For what it’s worth here’s my political commentary regarding the impending election this November, and beyond.
First and foremost, the love that we have for our friends, families, and neighbors will always remain, no matter what we hear on the “news” or read on social media. Human relationships are more important than politics. (Mt.22:39) It is important to stay engaged with one another and not shut each other out simply because we disagree. We can have our different opinions and still love one another.
So, from what perspective do I view the current state of our nation? A few Sundays ago, on July 24, in the first reading (Gen.18:20-32) we hear of the great “outcry against Sodom” where Abraham wonders if God will destroy the city if there are 10 innocent people in it. Of what great sin was Sodom guilty? The explanatory notes in my study bible state: “According to the present account of the Yahwist, the sin of Sodom was homosexuality (Gn.19,4f), which therefore also known as sodomy; but according to Isaiah (1,9f;3,9), it was a lack of social justice; Ezekiel (16,46-51) described it as a disregard for the poor, whereas Jeremiah (23,14) saw it as general immorality.”
I was thinking that in this country we are guilty of pretty much all of these. But how did this happen? How did we get to this point as a culture? Was it the government’s fault? Or ‘we the people’? Pope Francis stated that these atrocities often occur “under the silent gaze of all.” This “silent gaze” certainly can be attributed in part to the media or government when they intentionally withhold information that would benefit people for the purpose of forwarding an agenda.
However, I also am guilty of participating in this ‘silent gaze’ as well. I sometimes avoid my responsibilities and ascribe the problems in our country EXCLUSIVELY to those in power, our political leaders, or the media, which gives them more influence than they should have. This also absolves me of my responsibility to work for the common good.
I should make sure that my own house is in order, stay informed on important issues, engaged in our political process, speak the truth with love when needed, and vote with a properly formed conscience. For example, it is no surprise to those who know me that I do not support the taking of pre-born human life. But what am I doing to fight against what I believe is wrong? Do I leave it up to our government? Or do I volunteer at crisis pregnancy centers or houses of hospitality like Maggie’s Place to give women viable options or to provide a positive male role model ? Do I donate funds to help women acquire the necessities of child-rearing, diapers, food, clothing, etc.? Or do I depend on government programs to do this? The cumulative effects of these seemingly insignificant deeds are far more effective in transforming our culture than what any politician or government office can achieve. If I am passionate about problems that are vexing our culture – homelessness, human trafficking, child abuse, whatever it may be – than what am I doing about it? The more action that we take at the ground level instead of expecting government to take care of it will naturally siphon power and influence away from out-of-touch, unaccountable bureaucrats. This is known as the principle of subsidiarity and is the best way for a society to remain free. This is also where authentic change occurs, at the ground level, not in Washington. The alternative is an out-of-control, overreaching government that imposes its will on citizens, like we’re experiencing right now. Consequently, individual freedom is eroded and things don’t really improve.
Politicians will screw things up, they always do. Our forefathers knew this and set the framework intended to limit a tyrannical government in our founding documents. But we have to do our part as well. We cannot relinquish our responsibilities to fool-hearted politicians whose moral center shifts with the current fashions and trends or poll numbers. “But the heart of fools is inconsistent, because, in exhibiting itself as variable and changeable, it never remains what it was.” (St. Gregory The Great).
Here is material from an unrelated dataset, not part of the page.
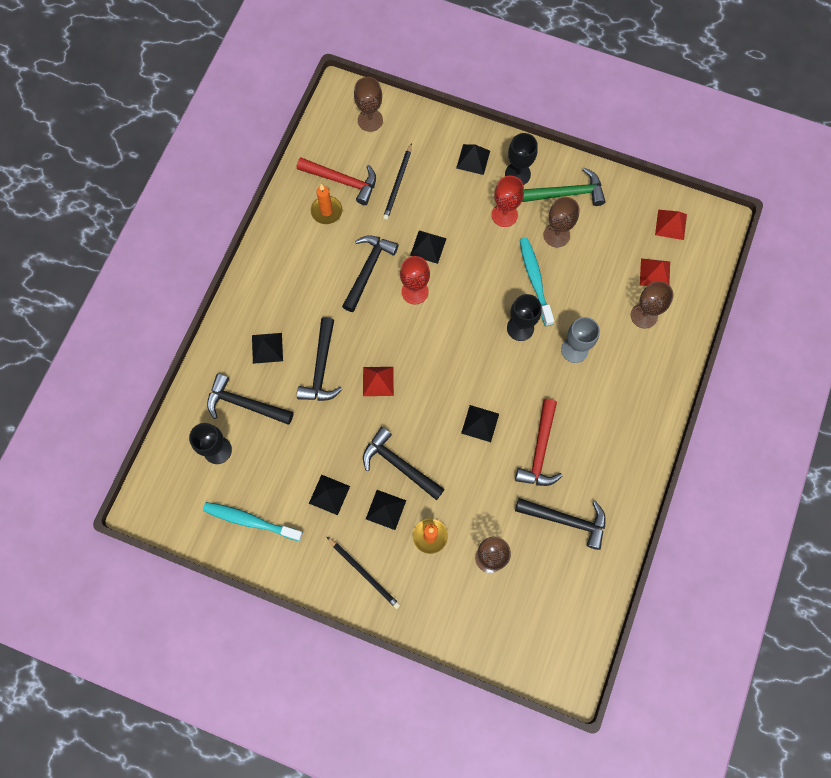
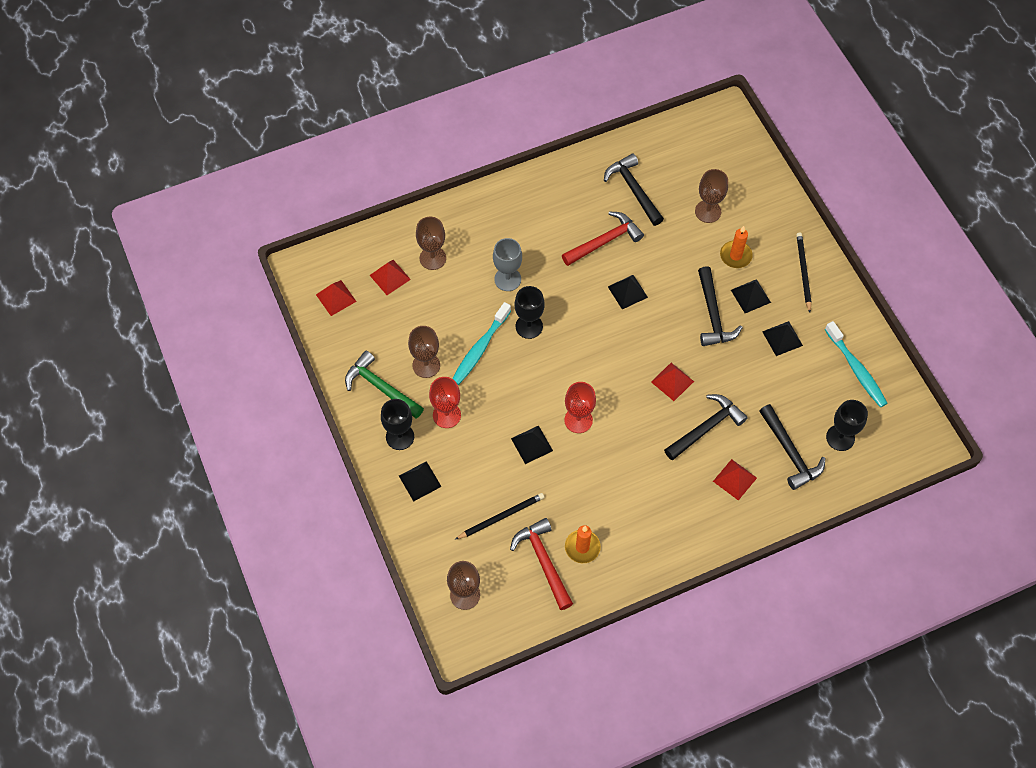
camera: 135 degrees left, 10 degrees down
(267, 348) = (735, 479): black pyramid -> red pyramid
(368, 269) = (596, 469): black hammer -> none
In the Gospel reading of ‘The Parable of the Weeds among the Wheat’ (Mt.13:24-30) we hear about the present state of our world where there are both good and bad people, the wheat and the weeds. Just as the workers are told not to pull up the weeds because they might uproot the wheat with them, Jesus warns his disciples “not to attempt to anticipate the final judgment of God by a definitive exclusion of sinners from the Kingdom.” I do not hold many politicians in high regard, but it is not my job to condemn unscrupulous people. “The judgment of God alone will eliminate the sinful. Until then there must be patience and the preaching of repentance.” PATENCE! Oy-vey!
Still, I plan on voting, and not for the lesser of two evils. Fr. Frank Pavone, who works tirelessly for the millions of people who Hillary Clinton believes do not have constitutional rights, stated that we can never vote for evil, but that we can vote to limit evil.
Our bloated bureaucratic behemoth of a government is totally clueless as to the root problems that are tearing this country down. But a tiny nun from Skopje, Macedonia described exactly what ails our nation: “In developed countries there is a poverty of intimacy of spirit, of loneliness, of lack of love. There is no greater sickness today than that one. Loneliness and the feeling of being unwanted is the worst, the most terrible poverty of all. One of the greatest diseases is to be nobody to anybody.” (St. Teresa of Calcutta)
Government officials know very little about the “intimacy of spirit.” So, I’ll try my best to work at those little things that are insignificant in the eyes of the world, but are of great value in the eyes of God (1 Cor.1:25)…and continue to pray a whole lot.